Sinead Daly, diversity and inclusion specialist at Beamery, also spoke about psychological safety in our session on hiring, noting that it’s essential for a scaling business to hire people who are the right fit, and look after them.

She said: “A lot of it comes down to creating psychological safety for everyone. If you have not made space for people to be involved and feel safe in your environment, it won’t work.”

Like Sarah, she believes that vulnerability is often the first step to creating a safe environment and addressing sensitive issues.

“We need to be having conversations about gender, race and mental health – but they’re not happening because people feel like they’re going to trip up and say the wrong thing or use the wrong terminology,” she added.

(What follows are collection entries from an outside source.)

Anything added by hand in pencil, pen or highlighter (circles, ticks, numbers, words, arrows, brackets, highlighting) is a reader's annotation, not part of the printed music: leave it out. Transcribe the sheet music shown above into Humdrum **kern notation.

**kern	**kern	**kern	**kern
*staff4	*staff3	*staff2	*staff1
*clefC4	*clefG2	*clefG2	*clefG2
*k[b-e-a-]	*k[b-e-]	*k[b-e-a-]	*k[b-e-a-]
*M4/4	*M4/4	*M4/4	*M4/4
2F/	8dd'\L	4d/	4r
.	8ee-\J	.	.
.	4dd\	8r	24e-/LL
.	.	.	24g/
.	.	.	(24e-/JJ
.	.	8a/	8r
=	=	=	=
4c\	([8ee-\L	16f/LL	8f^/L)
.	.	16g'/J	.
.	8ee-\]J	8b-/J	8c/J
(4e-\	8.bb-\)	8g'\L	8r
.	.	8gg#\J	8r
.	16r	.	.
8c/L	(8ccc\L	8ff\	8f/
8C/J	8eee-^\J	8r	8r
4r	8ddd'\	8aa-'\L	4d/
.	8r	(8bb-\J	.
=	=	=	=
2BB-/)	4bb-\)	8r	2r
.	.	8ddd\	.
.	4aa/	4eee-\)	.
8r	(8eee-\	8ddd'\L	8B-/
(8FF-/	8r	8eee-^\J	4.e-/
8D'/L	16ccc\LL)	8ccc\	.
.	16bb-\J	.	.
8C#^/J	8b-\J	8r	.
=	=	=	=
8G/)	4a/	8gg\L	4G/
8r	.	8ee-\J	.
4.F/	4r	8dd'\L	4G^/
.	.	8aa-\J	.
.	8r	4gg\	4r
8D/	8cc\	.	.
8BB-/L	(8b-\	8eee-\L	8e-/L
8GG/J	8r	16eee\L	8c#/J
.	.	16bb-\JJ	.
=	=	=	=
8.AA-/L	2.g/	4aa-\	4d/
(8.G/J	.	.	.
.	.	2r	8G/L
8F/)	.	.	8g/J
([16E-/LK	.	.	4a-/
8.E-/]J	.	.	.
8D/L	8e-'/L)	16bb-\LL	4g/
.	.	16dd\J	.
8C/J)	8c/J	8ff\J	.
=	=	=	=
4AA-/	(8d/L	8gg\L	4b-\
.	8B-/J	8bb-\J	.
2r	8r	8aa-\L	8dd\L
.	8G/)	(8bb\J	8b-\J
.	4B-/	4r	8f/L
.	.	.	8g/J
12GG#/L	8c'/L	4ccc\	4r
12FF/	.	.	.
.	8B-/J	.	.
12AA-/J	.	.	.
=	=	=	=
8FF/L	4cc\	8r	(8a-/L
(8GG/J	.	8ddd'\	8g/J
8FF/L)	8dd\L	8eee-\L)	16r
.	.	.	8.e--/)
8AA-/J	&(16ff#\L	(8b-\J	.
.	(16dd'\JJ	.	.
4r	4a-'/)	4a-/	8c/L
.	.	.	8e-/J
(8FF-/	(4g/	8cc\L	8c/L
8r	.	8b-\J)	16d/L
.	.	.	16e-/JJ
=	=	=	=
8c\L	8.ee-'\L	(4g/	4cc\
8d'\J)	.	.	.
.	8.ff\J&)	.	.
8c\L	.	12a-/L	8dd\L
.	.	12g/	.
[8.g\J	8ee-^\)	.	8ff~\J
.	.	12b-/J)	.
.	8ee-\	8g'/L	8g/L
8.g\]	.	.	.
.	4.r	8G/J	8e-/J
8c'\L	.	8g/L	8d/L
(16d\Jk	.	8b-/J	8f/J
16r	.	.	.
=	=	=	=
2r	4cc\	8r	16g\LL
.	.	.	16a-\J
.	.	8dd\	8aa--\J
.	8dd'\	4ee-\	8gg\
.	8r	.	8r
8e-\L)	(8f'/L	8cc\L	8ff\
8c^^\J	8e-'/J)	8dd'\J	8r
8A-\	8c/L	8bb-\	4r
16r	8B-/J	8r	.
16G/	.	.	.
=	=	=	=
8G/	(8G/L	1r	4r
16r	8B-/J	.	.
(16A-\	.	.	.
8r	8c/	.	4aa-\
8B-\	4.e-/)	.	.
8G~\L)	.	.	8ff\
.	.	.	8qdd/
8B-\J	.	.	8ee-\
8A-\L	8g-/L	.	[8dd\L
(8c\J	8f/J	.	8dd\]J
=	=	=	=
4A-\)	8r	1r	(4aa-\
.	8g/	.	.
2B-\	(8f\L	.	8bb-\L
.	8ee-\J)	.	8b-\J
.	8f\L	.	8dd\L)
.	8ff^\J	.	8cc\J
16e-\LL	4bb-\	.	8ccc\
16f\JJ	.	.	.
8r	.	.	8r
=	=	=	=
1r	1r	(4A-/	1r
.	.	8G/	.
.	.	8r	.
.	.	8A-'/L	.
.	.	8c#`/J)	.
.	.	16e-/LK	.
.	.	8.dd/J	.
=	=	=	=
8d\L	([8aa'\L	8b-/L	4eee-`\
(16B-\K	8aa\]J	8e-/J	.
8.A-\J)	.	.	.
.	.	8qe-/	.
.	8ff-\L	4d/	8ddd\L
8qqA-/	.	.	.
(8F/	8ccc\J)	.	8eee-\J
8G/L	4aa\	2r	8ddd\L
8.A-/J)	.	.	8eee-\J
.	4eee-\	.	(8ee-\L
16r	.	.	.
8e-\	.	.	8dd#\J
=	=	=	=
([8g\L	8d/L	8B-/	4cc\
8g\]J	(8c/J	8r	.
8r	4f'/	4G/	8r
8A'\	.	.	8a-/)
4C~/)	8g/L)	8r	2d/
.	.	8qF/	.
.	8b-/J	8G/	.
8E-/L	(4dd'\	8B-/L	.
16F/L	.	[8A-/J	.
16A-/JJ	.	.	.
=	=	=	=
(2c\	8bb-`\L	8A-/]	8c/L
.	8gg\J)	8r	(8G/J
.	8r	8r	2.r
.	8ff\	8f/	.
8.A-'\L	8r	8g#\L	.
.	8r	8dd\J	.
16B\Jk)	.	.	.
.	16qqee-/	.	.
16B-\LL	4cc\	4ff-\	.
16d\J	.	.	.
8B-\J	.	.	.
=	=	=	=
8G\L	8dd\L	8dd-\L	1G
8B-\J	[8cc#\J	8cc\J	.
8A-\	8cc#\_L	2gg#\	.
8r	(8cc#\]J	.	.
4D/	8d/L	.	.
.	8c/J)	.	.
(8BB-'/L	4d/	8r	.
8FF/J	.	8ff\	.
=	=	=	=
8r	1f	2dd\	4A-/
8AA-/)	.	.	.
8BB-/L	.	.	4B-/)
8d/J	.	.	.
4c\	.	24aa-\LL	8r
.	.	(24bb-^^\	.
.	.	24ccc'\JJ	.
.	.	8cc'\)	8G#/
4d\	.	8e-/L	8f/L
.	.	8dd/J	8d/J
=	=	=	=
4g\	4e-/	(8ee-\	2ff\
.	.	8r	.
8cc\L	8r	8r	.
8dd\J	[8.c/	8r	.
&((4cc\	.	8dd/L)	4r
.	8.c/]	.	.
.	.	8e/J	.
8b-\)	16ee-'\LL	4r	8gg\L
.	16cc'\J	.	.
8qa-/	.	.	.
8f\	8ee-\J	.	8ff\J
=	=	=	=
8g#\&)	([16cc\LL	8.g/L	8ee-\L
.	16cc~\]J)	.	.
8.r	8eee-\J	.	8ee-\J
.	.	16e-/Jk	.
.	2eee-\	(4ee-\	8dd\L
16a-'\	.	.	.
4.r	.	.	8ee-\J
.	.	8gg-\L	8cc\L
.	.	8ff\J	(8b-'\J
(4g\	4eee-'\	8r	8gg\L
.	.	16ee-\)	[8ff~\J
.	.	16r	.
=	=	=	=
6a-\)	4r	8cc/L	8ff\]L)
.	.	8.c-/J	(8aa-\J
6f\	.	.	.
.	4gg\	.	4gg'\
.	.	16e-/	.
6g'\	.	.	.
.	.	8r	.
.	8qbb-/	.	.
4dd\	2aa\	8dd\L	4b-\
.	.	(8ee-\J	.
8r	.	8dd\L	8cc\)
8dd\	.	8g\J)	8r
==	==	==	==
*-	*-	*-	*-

She shared her tips to push back against this fear of making mistakes: 

  • Put in the work to personally learn more about the issues
  • Set up time to read, research and educate yourself. 
  • Have conversations about inclusion on a grassroots level.
  • Set up unconscious bias training. 

Celebrate victories

Sarah’s final theme in the Young Leaders session was what she calls “victories”; not just measuring the impact of business achievements, but also celebrating it. 

“At Unruly the leadership team created habits that formed a community and a culture of celebration where everyone could feel included and rewarded”, she explained.

Sinead also touched on the importance of community in the hiring session. She recognised that often the community feeling arises from more informal settings, which have been difficult to create during the Covid-19 pandemic.

Even so, she said:

Creating informal moments for interactions is so important to make people feel included and accepted, especially in times of uncertainty.”